## Exercise
Output the data verbatim, minus the images.

Page layout parsing data
• • • • •
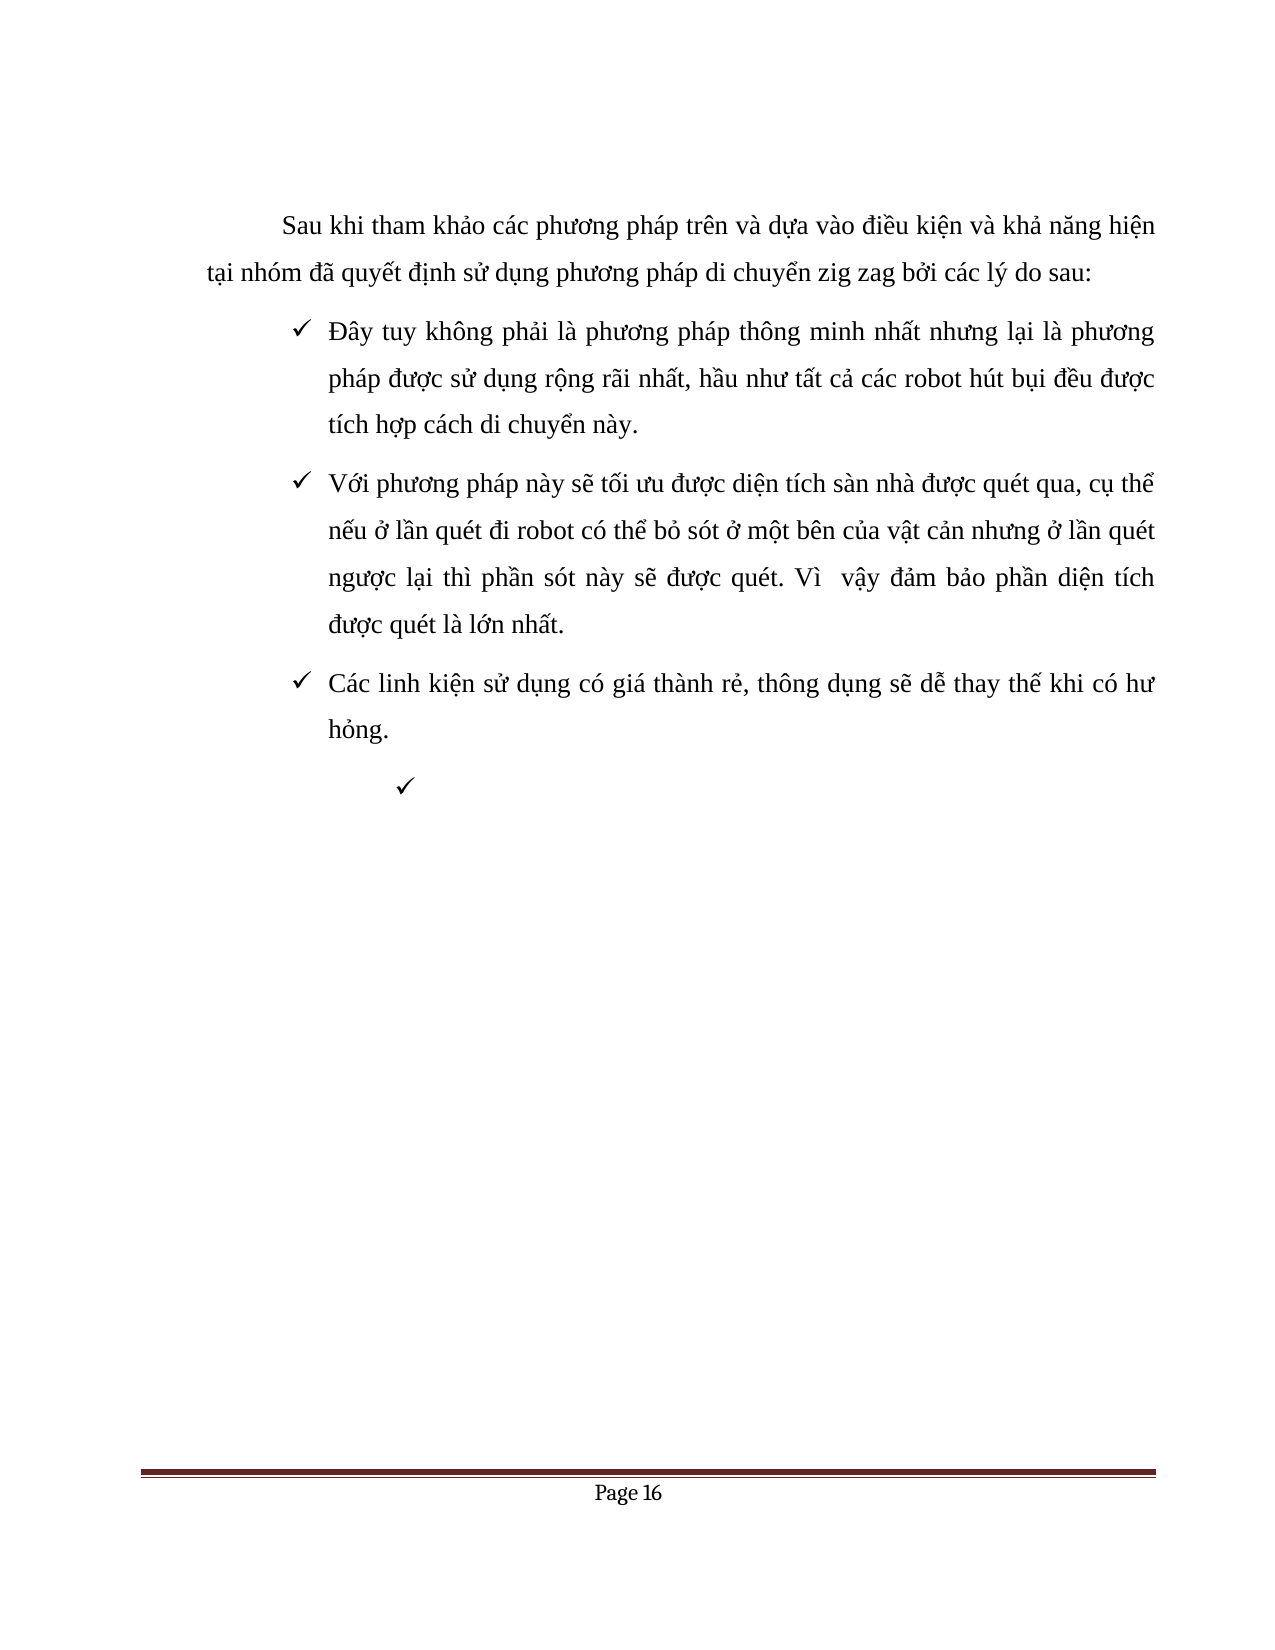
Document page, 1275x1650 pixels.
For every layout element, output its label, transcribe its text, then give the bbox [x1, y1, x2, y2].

list Đây tuy không phải là phương pháp thông minh nhất nhưng lại là phương pháp được sử dụng rộng rãi nhất, hầu như tất cả các robot hút bụi đều được tích hợp cách di chuyển này. [291, 315, 1156, 439]
text Sau khi tham khảo các phương pháp trên và dựa vào điều kiện và khả năng hiện tại nhóm đã quyết định sử dụng phương pháp di chuyển zig zag bởi các lý do sau: [207, 209, 1156, 287]
list Các linh kiện sử dụng có giá thành rẻ, thông dụng sẽ dễ thay thế khi có hư hỏng. [291, 667, 1156, 745]
list Với phương pháp này sẽ tối ưu được diện tích sàn nhà được quét qua, cụ thể nếu ở lần quét đi robot có thể bỏ sót ở một bên của vật cản nhưng ở lần quét ngược lại thì phần sót này sẽ được quét. Vì vậy đảm bảo phần diện tích được quét là lớn nhất. [291, 468, 1156, 639]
• • • • •
## Answer space
Document page, 1275x1650 pixels.
For every layout element, output its label, transcribe its text, then give the bbox [x1, y1, x2, y2].

list Đây tuy không phải là phương pháp thông minh nhất nhưng lại là phương pháp được sử dụng rộng rãi nhất, hầu như tất cả các robot hút bụi đều được tích hợp cách di chuyển này. [291, 315, 1156, 439]
text Sau khi tham khảo các phương pháp trên và dựa vào điều kiện và khả năng hiện tại nhóm đã quyết định sử dụng phương pháp di chuyển zig zag bởi các lý do sau: [207, 209, 1156, 287]
list Các linh kiện sử dụng có giá thành rẻ, thông dụng sẽ dễ thay thế khi có hư hỏng. [291, 667, 1156, 745]
list Với phương pháp này sẽ tối ưu được diện tích sàn nhà được quét qua, cụ thể nếu ở lần quét đi robot có thể bỏ sót ở một bên của vật cản nhưng ở lần quét ngược lại thì phần sót này sẽ được quét. Vì vậy đảm bảo phần diện tích được quét là lớn nhất. [291, 468, 1156, 639]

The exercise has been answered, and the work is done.